The most recent piece to emerge is from ex-Financial Times journalist Tom Foremski, who postulates that ‘Every Company is a Media Company’ (EC=MC) in his new thesis which he writes about here.  His position is clear; regardless of the business you are in, you’re also in the business of media publishing.  Content, communications through social media, advertising in the non-traditional sense, open customer services models letting the world see you deal with your customers in a transparent way, reacting and acting online to maintain positive feeling with your existing customers and utilizing fan pages to grow your potential customer base.  All of these are employed with increasing energy as businesses transform into what they need to in order to survive in the competitive marketplace that has become global and virtual.  And if you’re not publishing, and controlling, what you want people to see, or engaging in the conversation, you’re not long for this world in business terms.

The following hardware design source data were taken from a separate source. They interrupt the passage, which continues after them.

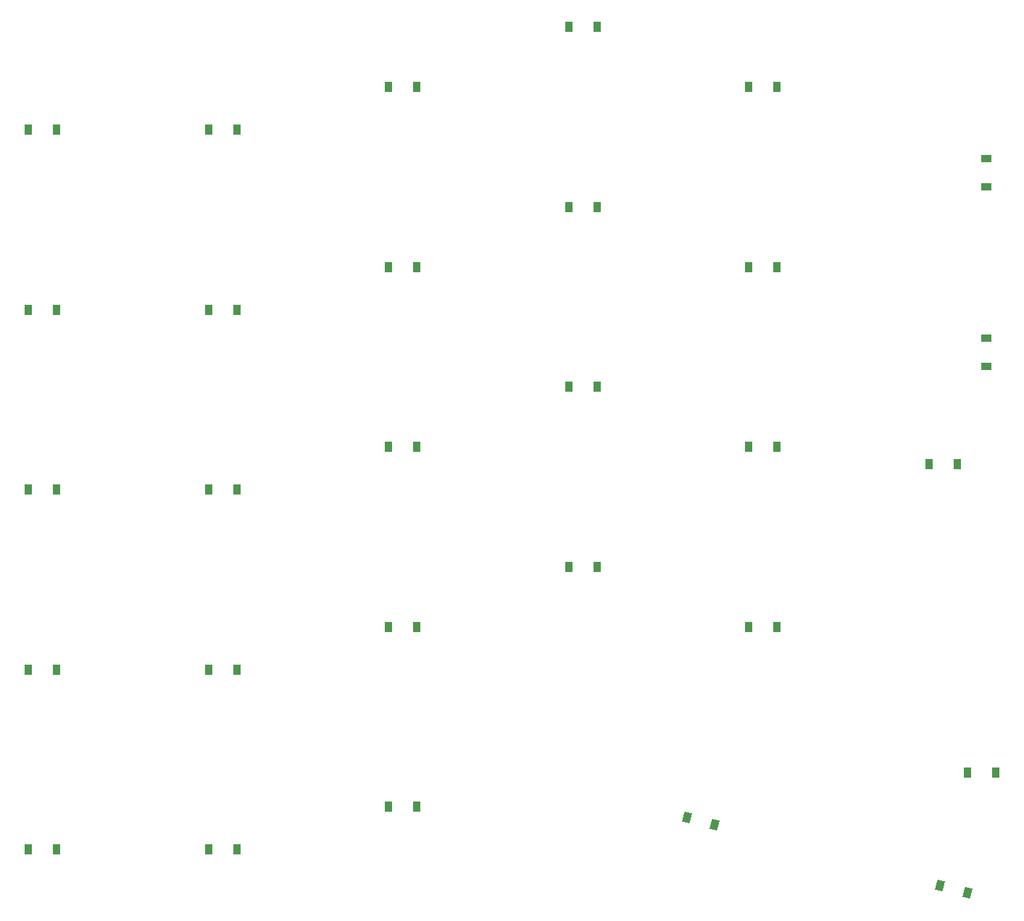
<source format=gbr>
%TF.GenerationSoftware,KiCad,Pcbnew,9.0.3-1.fc42*%
%TF.CreationDate,2025-08-09T15:12:38+02:00*%
%TF.ProjectId,left_traced,6c656674-5f74-4726-9163-65642e6b6963,v1.0.0*%
%TF.SameCoordinates,Original*%
%TF.FileFunction,Paste,Top*%
%TF.FilePolarity,Positive*%
%FSLAX46Y46*%
G04 Gerber Fmt 4.6, Leading zero omitted, Abs format (unit mm)*
G04 Created by KiCad (PCBNEW 9.0.3-1.fc42) date 2025-08-09 15:12:38*
%MOMM*%
%LPD*%
G01*
G04 APERTURE LIST*
G04 Aperture macros list*
%AMRotRect*
0 Rectangle, with rotation*
0 The origin of the aperture is its center*
0 $1 length*
0 $2 width*
0 $3 Rotation angle, in degrees counterclockwise*
0 Add horizontal line*
21,1,$1,$2,0,0,$3*%
G04 Aperture macros list end*
%ADD10R,0.900000X1.200000*%
%ADD11RotRect,0.900000X1.200000X345.000000*%
%ADD12R,1.200000X0.900000*%
G04 APERTURE END LIST*
D10*
%TO.C,D22*%
X95700000Y-131850000D03*
X99000000Y-131850000D03*
%TD*%
%TO.C,D8*%
X158850000Y-98800000D03*
X162150000Y-98800000D03*
%TD*%
%TO.C,D18*%
X116750000Y-110800000D03*
X120050000Y-110800000D03*
%TD*%
%TO.C,D10*%
X137800000Y-168950000D03*
X141100000Y-168950000D03*
%TD*%
D11*
%TO.C,D25*%
X172672135Y-191259929D03*
X175859691Y-192114029D03*
%TD*%
D10*
%TO.C,D12*%
X137800000Y-126850000D03*
X141100000Y-126850000D03*
%TD*%
%TO.C,D14*%
X116750000Y-195000000D03*
X120050000Y-195000000D03*
%TD*%
%TO.C,D6*%
X158850000Y-140900000D03*
X162150000Y-140900000D03*
%TD*%
%TO.C,D19*%
X95700000Y-195000000D03*
X99000000Y-195000000D03*
%TD*%
%TO.C,D16*%
X116750000Y-152900000D03*
X120050000Y-152900000D03*
%TD*%
%TO.C,D20*%
X95700000Y-173950000D03*
X99000000Y-173950000D03*
%TD*%
D11*
%TO.C,D24*%
X202205317Y-199173321D03*
X205392873Y-200027421D03*
%TD*%
D10*
%TO.C,D29*%
X205450000Y-185950000D03*
X208750000Y-185950000D03*
%TD*%
%TO.C,D21*%
X95700000Y-152900000D03*
X99000000Y-152900000D03*
%TD*%
%TO.C,D28*%
X200950000Y-149900000D03*
X204250000Y-149900000D03*
%TD*%
%TO.C,D3*%
X179900000Y-126850000D03*
X183200000Y-126850000D03*
%TD*%
%TO.C,D11*%
X137800000Y-147900000D03*
X141100000Y-147900000D03*
%TD*%
D12*
%TO.C,D26*%
X207600000Y-135200000D03*
X207600000Y-138500000D03*
%TD*%
D10*
%TO.C,D15*%
X116750000Y-173950000D03*
X120050000Y-173950000D03*
%TD*%
%TO.C,D13*%
X137800000Y-105800000D03*
X141100000Y-105800000D03*
%TD*%
%TO.C,D9*%
X137800000Y-190000000D03*
X141100000Y-190000000D03*
%TD*%
%TO.C,D17*%
X116750000Y-131850000D03*
X120050000Y-131850000D03*
%TD*%
%TO.C,D2*%
X179900000Y-147900000D03*
X183200000Y-147900000D03*
%TD*%
%TO.C,D4*%
X179900000Y-105800000D03*
X183200000Y-105800000D03*
%TD*%
D12*
%TO.C,D27*%
X207600000Y-114150000D03*
X207600000Y-117450000D03*
%TD*%
D10*
%TO.C,D7*%
X158850000Y-119850000D03*
X162150000Y-119850000D03*
%TD*%
%TO.C,D5*%
X158850000Y-161950000D03*
X162150000Y-161950000D03*
%TD*%
%TO.C,D23*%
X95700000Y-110800000D03*
X99000000Y-110800000D03*
%TD*%
%TO.C,D1*%
X179900000Y-168950000D03*
X183200000Y-168950000D03*
%TD*%
M02*

</source>
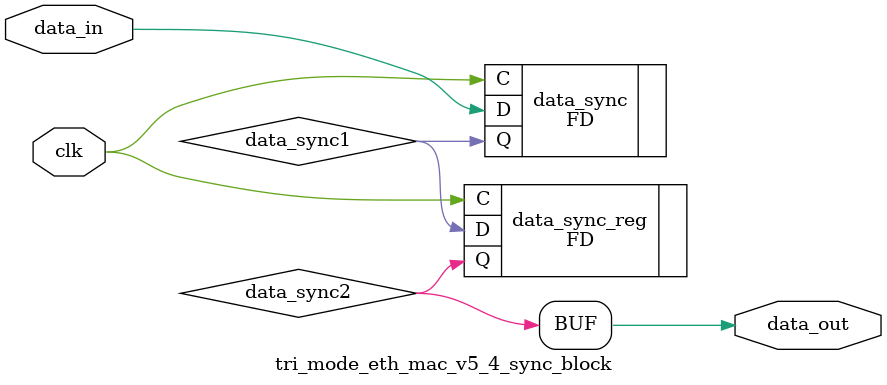
<source format=v>

`timescale 1ps / 1ps

module tri_mode_eth_mac_v5_4_sync_block #(
  parameter INITIALISE = 2'b00
)
(
  input        clk,              // clock to be sync'ed to
  input        data_in,          // Data to be 'synced'
  output       data_out          // synced data
);

  // Internal Signals
  wire data_sync1;
  wire data_sync2;


  (* ASYNC_REG = "TRUE", RLOC = "X0Y0",  SHREG_EXTRACT = "NO" *)
  FD #(
    .INIT (INITIALISE[0])
  ) data_sync (
    .C  (clk),
    .D  (data_in),
    .Q  (data_sync1)
  );


  (* ASYNC_REG = "TRUE", RLOC = "X0Y0",  SHREG_EXTRACT = "NO" *)
  FD #(
   .INIT (INITIALISE[1])
  ) data_sync_reg (
  .C  (clk),
  .D  (data_sync1),
  .Q  (data_sync2)
  );


  assign data_out = data_sync2;


endmodule



</source>
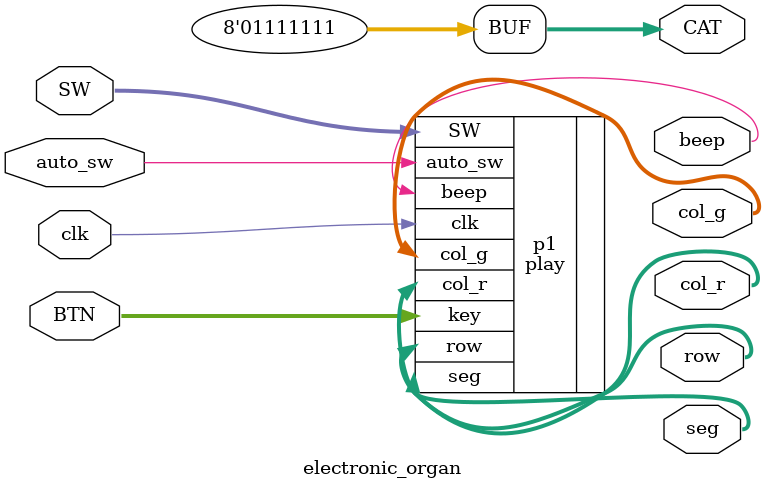
<source format=v>
/*
*	Name: electronic_organ.v
*	Author:LIN Guocheng
*	Date:2020-12-08
*	Function:
*	1.用 8×8 点阵显示“1 2 3 4 5 6 7”七个音符构成的电子琴键盘。其中点阵的第一列
*	  用一个 LED 点亮表示音符“1”，第二列用二个 LED 点亮表示音符“2”，依此类推，
*	  如图 1 所示。当音符为低音 1~7 时，点阵显示为绿色；当音符为中音 1~7 时，点阵
*	  显示为红色；当音符为高音 1~7 时，点阵显示为黄色；
*	2.用 BTN7～BTN1 七个按键模拟电子琴手动演奏时的“1 2 3 4 5 6 7”七个音符。当
*	  某个按键按下时，数码管 DISP7 显示相应的音符，点阵上与之对应的音符显示列全
*	  灭，同时蜂鸣器演奏相应的声音；当按键放开时数码管显示的音符灭掉，点阵显示
*	  恢复，蜂鸣器停止声音的输出。图 2 为演奏中音 3（BTN5 按下）时点阵的显示情
*	  况。
*	3.由拨码开关SW7,SW6,SW5切换选择高、中、低音，点阵颜色进行相应变化
*	4.可通过一个拨码开关进行手动/自动演奏的切换，自动演奏时，点阵根据乐曲进行颜
*	  色和亮灭的变化。
*/

//电子琴顶层模块
module electronic_organ(clk, auto_sw, SW, BTN,
								beep, row, col_r, col_g, seg, CAT);					
	input [2:0]SW;
	input [6:0]BTN;
	input clk, auto_sw;
	output beep; //蜂鸣器初始化
	output [7:0]row, col_r, col_g, seg;
	output reg [7:0]CAT = 7'b0111_1111; //仅7号数码管亮				
	
	//输出音调
	play p1(.clk(clk), 
			  .auto_sw(auto_sw),
			  .key(BTN), 
			  .SW(SW),
			  .beep(beep),
			  .row(row),
		     .col_r(col_r), 
			  .col_g(col_g),
			  .seg(seg));
			  

endmodule

</source>
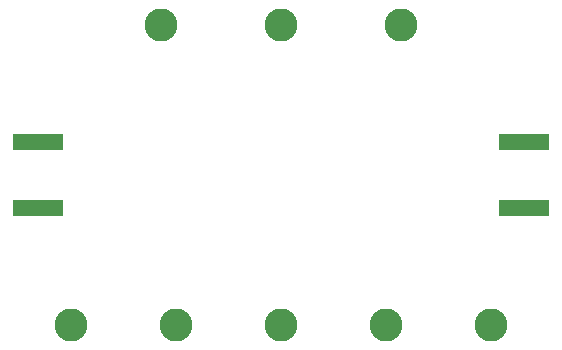
<source format=gbs>
%TF.GenerationSoftware,KiCad,Pcbnew,(6.0.2-0)*%
%TF.CreationDate,2022-04-12T18:59:20-07:00*%
%TF.ProjectId,bootstrap_exp,626f6f74-7374-4726-9170-5f6578702e6b,rev?*%
%TF.SameCoordinates,Original*%
%TF.FileFunction,Soldermask,Bot*%
%TF.FilePolarity,Negative*%
%FSLAX46Y46*%
G04 Gerber Fmt 4.6, Leading zero omitted, Abs format (unit mm)*
G04 Created by KiCad (PCBNEW (6.0.2-0)) date 2022-04-12 18:59:20*
%MOMM*%
%LPD*%
G01*
G04 APERTURE LIST*
%ADD10C,2.800000*%
%ADD11R,4.200000X1.350000*%
G04 APERTURE END LIST*
D10*
%TO.C,TP7*%
X152400000Y-109220000D03*
%TD*%
%TO.C,TP1*%
X124460000Y-83820000D03*
%TD*%
%TO.C,TP6*%
X125730000Y-109220000D03*
%TD*%
%TO.C,TP3*%
X134620000Y-83820000D03*
%TD*%
D11*
%TO.C,J2*%
X155194000Y-93695000D03*
X155194000Y-99345000D03*
%TD*%
%TO.C,J1*%
X114046000Y-93695000D03*
X114046000Y-99345000D03*
%TD*%
D10*
%TO.C,TP2*%
X144780000Y-83820000D03*
%TD*%
%TO.C,TP4*%
X116840000Y-109220000D03*
%TD*%
%TO.C,TP8*%
X134620000Y-109220000D03*
%TD*%
%TO.C,TP5*%
X143510000Y-109220000D03*
%TD*%
M02*

</source>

From a completely different angle, taking the individual and non-technical perspective, Antony Mayfield, an ex-PR man and now VP of i-Crossing here in the UK, has come up with a constructive discussion of the importance of managing one’s own ‘web shadow’ – the sum of the parts of the internet that you once played with and forgot, blended with the sum of the parts of the internet that other people played with tagging you in a photo of a drunken party, with a dash of some of the professional stuff you might have done or still do, all served up without empathy on Google’s front page.  Luckily for most, Antony also outlines what you can do about it even if you’re not technical, in his excellent and thoughtful book Me and My Web Shadow.

Stuck in between the large organizations and the individuals, are 90% (if not more) of the rest of the business world.  Small and medium-sized businesses at a loss to understand how to deal with all of this reputation and search stuff, knowing the importance of being found online but struggling with the time-poor aspects of developing and growing business from a day-to-day perspective.  Luckily again, another book This is Social Media, written by business journalist Guy Clapperton, outlines in a very simple way, what can and can’t be achieved with various social networks and technologies.

What it comes down to is this.  No longer can you take the chance to ignore search results.  There’s little or no time to be able to retrospectively fix negative customer sentiment already on the web, but it’s not too late to begin to engage.  Skins need to be thickened.  Sleeves need to be rolled up.  Taking control is not out of the reach of the individual job-seekers concerned about employers finding negative impressions of them on social networks, nor is making sure that you can be found as high up the search results in order to be the authoritative source of information about you.  Businesses can take control of all of the ways in which they can interact with different constituents and be more open on the internet whilst maximizing their investments in their social media channels.

The time is definitely right to look at a .tel name as a way to help with all of these issues, especially, but not exclusively, if you’re not technically inclined.  Online reputation matters – it’s time to do something about it.